Souvent, le Premier ministre Saad Dine El Otmani semblait être la dernière personne au courant des initiatives majeures – y compris l’accord de l’année dernière pour renforcer les liens avec Israël, ce qu’il avait nié se produirait.
Désormais, une nouvelle loi électorale poussée par un ministre de l’Intérieur qui a été sélectionné par le palais rendra plus difficile pour les grands partis d’obtenir beaucoup de sièges, ce qui signifie que le parlement sera plus fragmenté et tout gouvernement qui émergera encore plus faible qu’auparavant.
PARLEMENT FRAGMENTÉ
Les Marocains qui espéraient que les réformes du printemps arabe pourraient conduire à de véritables choix électoraux ont été déçus : le processus de constitution de coalitions et de rester en bonne odeur avec le palais a laissé la plupart des partis proposer des politiques similaires.

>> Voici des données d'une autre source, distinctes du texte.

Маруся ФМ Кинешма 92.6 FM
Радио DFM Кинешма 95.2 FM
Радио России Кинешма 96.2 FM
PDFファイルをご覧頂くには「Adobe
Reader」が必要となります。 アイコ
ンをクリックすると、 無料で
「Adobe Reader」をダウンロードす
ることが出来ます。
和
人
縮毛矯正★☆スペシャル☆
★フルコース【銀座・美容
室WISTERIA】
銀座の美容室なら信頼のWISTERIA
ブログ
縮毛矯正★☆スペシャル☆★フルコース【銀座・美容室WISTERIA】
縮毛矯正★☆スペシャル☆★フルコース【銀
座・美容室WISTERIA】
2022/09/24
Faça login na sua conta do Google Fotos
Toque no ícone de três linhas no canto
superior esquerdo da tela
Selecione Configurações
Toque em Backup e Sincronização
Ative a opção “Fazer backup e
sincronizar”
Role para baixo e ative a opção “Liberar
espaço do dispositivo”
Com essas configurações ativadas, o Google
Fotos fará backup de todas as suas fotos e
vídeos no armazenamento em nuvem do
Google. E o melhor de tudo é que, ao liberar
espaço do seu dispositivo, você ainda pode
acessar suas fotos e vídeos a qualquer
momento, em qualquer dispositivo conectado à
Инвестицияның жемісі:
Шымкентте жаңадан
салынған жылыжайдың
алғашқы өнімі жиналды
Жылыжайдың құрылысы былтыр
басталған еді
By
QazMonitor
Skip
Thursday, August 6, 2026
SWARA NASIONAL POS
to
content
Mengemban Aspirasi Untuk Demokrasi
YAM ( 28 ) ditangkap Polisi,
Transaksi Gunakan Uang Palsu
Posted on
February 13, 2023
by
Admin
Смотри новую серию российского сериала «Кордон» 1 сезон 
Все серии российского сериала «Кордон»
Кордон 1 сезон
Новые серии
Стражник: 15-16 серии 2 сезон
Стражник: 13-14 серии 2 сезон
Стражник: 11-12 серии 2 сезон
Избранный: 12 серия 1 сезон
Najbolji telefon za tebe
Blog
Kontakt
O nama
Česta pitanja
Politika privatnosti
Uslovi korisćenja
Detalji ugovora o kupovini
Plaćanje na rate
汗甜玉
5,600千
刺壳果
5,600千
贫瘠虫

« Au Maroc, la monarchie s’attribue le mérite et le gouvernement prend le blâme », a déclaré Masbah.
Le parti islamiste modéré PJD, qui a remporté le plus de sièges à chaque élection depuis 2011 et a pris la tête de la formation du gouvernement, a sans doute été le plus grand perdant politique.
Pris entre le contrôle du palais sur les plus grands ministères et la nécessité de partager les portefeuilles entre les partenaires de la coalition, il a eu peu de postes ministériels. Pendant ce temps, le parlement a fait adopter une loi autorisant la culture du cannabis contre la position du PJD.
La nouvelle loi électorale, à laquelle s’est également opposée le PJD, réduira encore son influence en modifiant la façon dont les sièges parlementaires sont attribués, ce qui rendra plus difficile pour les partis d’obtenir un grand nombre de sièges.
« Les réformes électorales (…) sont susceptibles de conduire à l’élection d’un parlement très fragmenté », a déclaré Amal Hamdan, analyste des systèmes électoraux. Cela affaiblirait probablement tout gouvernement qui émergerait, renforçant encore la monarchie, a-t-elle déclaré.
Si la loi avait été appliquée lors des élections de 2016, le PJD aurait eu un quart de sièges en moins et serait arrivé deuxième, a déclaré Abdelaziz Aftati, un haut dirigeant du PJD. Bien que les sondages électoraux soient interdits, les analystes s’attendent à ce que le PJD perde du terrain lors du vote du 8 septembre.
Le parti pense qu’il a été élaboré spécifiquement pour réduire son influence. Cependant, bien qu’il soit le plus grand parti au parlement et le chef de la coalition, il n’a pas pu empêcher son adoption.
« Nous accepterions d’entrer dans l’opposition si c’est le libre arbitre du peuple exprimé par des élections équitables. Mais pas par des règles antidémocratiques », a déclaré Aftati.